Think I'll call in sick on that day, what the hell it's the end of the world, but wouldn't it be just my luck that the world doesn't come to an end, they find out I wasn't really sick and I get fired? I mean, what could be worse than that?!
that may very well be part of it. but i think also, they figured out how often humanity as a species goes 'on the rag' and according to their calculations, well i think they're calculations were off by 11 years. 11 out of whatever the square of 226 happens to be, isn't all that bad to be off by.
U know what would be funny. If enuf ppl will not go to work at that date and the world does not end maybe from then on every year at a same day a new holiday is born like new April fulls day or something.
It is interesting how people will act around that time, even people who don't believe the world will end may still take days off (just in case). To the OP, AMEN!
Hmmm....Imagine if on December 22, 2012 all the Mayans in the world yell, "April Fool!" That would really be one on us! That's what we'd get for nearly wiping them out!
haha OP i don't think the world will end that day but i do think people are going to start acting a bit psycho the week of.
I'll probably get hit by a car before then anyway, so I'm not worried. And if the world does start bursting into flames, I'll just shoot enough heroin so I won't feel it and I'll die comfortably numb...
we weren't supposed to tell anybody. not yet anyway. let it still be a surprise. of course since nobody listens to us anyway, it still will be. what they HAVE predicted in the past, are periods of relative collective human more and less, on the rag ness. that these things do sort of run in cycles. but nixon, ragun and bush were the big ones, hopefully we won't get another hitler or something.

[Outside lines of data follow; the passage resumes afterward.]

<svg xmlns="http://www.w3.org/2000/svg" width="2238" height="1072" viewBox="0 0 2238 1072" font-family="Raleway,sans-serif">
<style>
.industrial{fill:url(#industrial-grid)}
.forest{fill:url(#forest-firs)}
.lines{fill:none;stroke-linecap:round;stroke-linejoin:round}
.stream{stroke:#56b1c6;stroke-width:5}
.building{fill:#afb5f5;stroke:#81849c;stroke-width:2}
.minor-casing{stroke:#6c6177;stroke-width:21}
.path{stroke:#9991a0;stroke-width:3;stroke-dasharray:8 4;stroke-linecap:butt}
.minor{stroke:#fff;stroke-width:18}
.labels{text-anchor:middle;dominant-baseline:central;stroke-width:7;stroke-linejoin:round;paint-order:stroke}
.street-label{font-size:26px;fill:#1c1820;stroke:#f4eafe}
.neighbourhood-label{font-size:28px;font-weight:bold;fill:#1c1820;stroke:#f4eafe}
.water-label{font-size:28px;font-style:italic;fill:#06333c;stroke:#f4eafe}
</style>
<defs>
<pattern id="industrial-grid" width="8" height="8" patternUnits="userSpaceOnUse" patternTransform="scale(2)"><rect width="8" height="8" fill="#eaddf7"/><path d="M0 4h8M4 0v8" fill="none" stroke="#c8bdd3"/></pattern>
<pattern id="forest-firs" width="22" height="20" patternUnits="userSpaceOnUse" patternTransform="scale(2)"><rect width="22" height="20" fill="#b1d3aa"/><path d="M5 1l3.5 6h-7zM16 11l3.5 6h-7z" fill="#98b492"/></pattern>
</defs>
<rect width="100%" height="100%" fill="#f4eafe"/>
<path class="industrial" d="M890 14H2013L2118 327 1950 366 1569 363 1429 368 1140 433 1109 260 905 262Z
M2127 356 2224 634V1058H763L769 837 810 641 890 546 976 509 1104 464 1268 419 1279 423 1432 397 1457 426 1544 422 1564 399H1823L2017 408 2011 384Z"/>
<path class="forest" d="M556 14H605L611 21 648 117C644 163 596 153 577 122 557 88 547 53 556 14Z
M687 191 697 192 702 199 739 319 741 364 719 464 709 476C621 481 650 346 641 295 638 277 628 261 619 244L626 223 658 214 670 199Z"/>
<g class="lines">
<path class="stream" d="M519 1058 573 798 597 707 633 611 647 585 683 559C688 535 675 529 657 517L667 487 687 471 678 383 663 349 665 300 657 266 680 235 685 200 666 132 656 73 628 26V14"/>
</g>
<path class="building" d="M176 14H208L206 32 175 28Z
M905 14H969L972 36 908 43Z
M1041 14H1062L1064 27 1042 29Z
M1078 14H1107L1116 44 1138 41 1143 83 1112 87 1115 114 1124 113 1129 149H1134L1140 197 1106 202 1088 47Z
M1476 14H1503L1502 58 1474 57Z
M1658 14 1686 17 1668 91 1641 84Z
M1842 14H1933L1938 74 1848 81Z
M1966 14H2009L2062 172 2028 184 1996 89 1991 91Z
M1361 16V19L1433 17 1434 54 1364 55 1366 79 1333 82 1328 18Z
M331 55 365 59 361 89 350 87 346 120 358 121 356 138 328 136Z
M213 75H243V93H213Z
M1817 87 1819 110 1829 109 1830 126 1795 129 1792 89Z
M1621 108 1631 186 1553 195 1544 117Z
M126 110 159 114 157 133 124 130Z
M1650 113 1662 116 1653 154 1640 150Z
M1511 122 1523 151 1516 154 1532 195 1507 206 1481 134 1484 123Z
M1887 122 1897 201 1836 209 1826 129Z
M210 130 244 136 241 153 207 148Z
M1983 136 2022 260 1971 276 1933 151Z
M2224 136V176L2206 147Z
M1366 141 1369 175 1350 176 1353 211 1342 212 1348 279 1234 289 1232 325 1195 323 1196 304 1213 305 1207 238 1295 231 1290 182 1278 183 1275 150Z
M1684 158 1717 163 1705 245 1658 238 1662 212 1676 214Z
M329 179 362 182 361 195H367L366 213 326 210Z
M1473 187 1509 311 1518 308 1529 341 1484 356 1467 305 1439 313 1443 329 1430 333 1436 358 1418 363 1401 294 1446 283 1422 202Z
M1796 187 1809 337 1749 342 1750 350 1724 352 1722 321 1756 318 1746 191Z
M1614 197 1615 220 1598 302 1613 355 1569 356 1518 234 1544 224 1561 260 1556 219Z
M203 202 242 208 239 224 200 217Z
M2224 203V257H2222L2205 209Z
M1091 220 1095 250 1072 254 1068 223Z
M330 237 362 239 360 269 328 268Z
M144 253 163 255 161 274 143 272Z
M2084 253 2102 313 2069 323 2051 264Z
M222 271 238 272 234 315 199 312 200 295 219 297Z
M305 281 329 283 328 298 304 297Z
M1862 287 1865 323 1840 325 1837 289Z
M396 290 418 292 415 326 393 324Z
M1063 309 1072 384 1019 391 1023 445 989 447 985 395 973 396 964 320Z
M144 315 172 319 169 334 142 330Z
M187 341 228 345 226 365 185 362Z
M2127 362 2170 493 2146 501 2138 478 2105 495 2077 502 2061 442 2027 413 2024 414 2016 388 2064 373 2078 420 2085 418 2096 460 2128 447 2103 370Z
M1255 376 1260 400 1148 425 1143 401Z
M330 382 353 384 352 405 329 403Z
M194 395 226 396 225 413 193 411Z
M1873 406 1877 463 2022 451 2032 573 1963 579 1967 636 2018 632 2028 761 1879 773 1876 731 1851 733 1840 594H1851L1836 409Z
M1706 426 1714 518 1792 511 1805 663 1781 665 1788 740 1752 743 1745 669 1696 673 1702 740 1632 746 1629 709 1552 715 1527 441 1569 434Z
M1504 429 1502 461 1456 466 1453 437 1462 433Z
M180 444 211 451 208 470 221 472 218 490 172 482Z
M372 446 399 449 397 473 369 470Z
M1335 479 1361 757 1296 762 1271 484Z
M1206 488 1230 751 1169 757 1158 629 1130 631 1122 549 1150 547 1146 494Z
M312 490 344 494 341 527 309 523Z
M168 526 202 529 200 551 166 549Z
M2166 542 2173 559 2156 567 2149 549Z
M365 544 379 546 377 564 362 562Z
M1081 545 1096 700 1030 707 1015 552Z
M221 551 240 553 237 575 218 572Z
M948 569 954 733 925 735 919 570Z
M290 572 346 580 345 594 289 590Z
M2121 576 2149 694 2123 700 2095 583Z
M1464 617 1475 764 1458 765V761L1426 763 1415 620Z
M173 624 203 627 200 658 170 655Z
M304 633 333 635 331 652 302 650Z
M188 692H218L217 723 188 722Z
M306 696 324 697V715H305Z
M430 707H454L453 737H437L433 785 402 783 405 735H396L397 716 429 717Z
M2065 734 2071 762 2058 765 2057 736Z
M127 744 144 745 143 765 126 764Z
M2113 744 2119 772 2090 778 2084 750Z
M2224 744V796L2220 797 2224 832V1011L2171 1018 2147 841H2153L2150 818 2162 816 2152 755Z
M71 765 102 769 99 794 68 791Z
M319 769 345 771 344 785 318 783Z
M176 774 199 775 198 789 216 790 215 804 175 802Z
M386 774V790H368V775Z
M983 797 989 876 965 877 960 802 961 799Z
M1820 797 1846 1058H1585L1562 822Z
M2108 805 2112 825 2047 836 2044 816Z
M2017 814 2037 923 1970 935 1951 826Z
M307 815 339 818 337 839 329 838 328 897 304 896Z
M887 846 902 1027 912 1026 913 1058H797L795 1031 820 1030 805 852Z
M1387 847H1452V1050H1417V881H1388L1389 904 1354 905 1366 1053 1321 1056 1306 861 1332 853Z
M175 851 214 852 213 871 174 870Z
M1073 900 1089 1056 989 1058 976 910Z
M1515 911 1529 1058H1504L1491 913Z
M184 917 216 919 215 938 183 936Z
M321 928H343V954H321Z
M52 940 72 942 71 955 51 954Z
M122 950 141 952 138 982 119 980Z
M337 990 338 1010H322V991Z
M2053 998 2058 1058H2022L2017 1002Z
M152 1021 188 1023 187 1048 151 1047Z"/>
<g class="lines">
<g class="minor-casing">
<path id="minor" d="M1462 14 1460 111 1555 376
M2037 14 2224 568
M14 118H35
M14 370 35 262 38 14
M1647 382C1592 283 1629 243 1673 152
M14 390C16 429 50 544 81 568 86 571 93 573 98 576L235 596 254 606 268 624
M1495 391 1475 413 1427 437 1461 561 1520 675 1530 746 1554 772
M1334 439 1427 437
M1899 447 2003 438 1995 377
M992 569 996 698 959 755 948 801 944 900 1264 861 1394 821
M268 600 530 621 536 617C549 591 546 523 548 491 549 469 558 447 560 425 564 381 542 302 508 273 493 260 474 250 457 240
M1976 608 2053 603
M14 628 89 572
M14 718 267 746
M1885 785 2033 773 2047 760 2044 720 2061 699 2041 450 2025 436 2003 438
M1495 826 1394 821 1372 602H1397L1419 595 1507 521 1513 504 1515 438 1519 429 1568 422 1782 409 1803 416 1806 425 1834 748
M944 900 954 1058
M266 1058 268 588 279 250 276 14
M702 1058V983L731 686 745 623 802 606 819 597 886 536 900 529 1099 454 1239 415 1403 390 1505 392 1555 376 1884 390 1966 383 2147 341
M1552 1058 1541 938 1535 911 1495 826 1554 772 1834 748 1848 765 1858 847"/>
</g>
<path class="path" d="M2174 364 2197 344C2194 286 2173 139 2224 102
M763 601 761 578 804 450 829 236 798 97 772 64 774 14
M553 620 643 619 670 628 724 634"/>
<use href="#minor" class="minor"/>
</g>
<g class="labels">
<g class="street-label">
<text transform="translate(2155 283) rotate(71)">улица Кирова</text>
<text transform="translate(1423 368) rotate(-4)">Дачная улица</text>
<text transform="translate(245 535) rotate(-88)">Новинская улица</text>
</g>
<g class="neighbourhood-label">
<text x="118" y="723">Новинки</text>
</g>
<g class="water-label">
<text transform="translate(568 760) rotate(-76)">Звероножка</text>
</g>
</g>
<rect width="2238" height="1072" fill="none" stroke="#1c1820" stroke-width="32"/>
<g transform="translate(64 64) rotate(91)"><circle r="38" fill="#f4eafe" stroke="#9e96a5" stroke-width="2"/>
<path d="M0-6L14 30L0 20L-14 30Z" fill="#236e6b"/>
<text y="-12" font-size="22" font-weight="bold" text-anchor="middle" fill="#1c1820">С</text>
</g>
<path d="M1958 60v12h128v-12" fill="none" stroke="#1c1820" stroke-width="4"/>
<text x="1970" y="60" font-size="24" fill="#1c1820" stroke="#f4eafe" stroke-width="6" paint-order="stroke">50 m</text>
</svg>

I thought that 2012 marked the alignment of everything in our galaxy ending one full "galaxy year" and starting a new one if you will. If that is the case then the Mayans wouldn't need to go farther since planetary alignment would just start from the beginning of the calendar again. The only part of the end of the world thing i could buy into is the pole shift theory which would move the equator thus melting the polar ice caps and signaling Noah to start rounding up the animals to put on his arc.
more gullible idiots then? The Mayan Calendar is just a Calendar, time going in cycles, just like our western calendar does. The world doesn't end every December 31st, or at the turn of every decade, or every century, or even every millenium. Daft numpties!
It would be a long way off before the shift was complete. Pole shifts don't just wait for a certain day and then BAM they switch. It's very gradual. We would be able to see the changes and adjust for them.
rather precisely. (well everything their astronomy could observe and weave into their beliefs anyway) people just love being mind bogglingly illogical especially if it means there's something big they can't do anything about they can use as a cop-out. logically a lot of things begin and end, sure. just not that spectacularly on nice even numbered dates on anyone's calender. as soon as that one blows over someone will be working on the next one.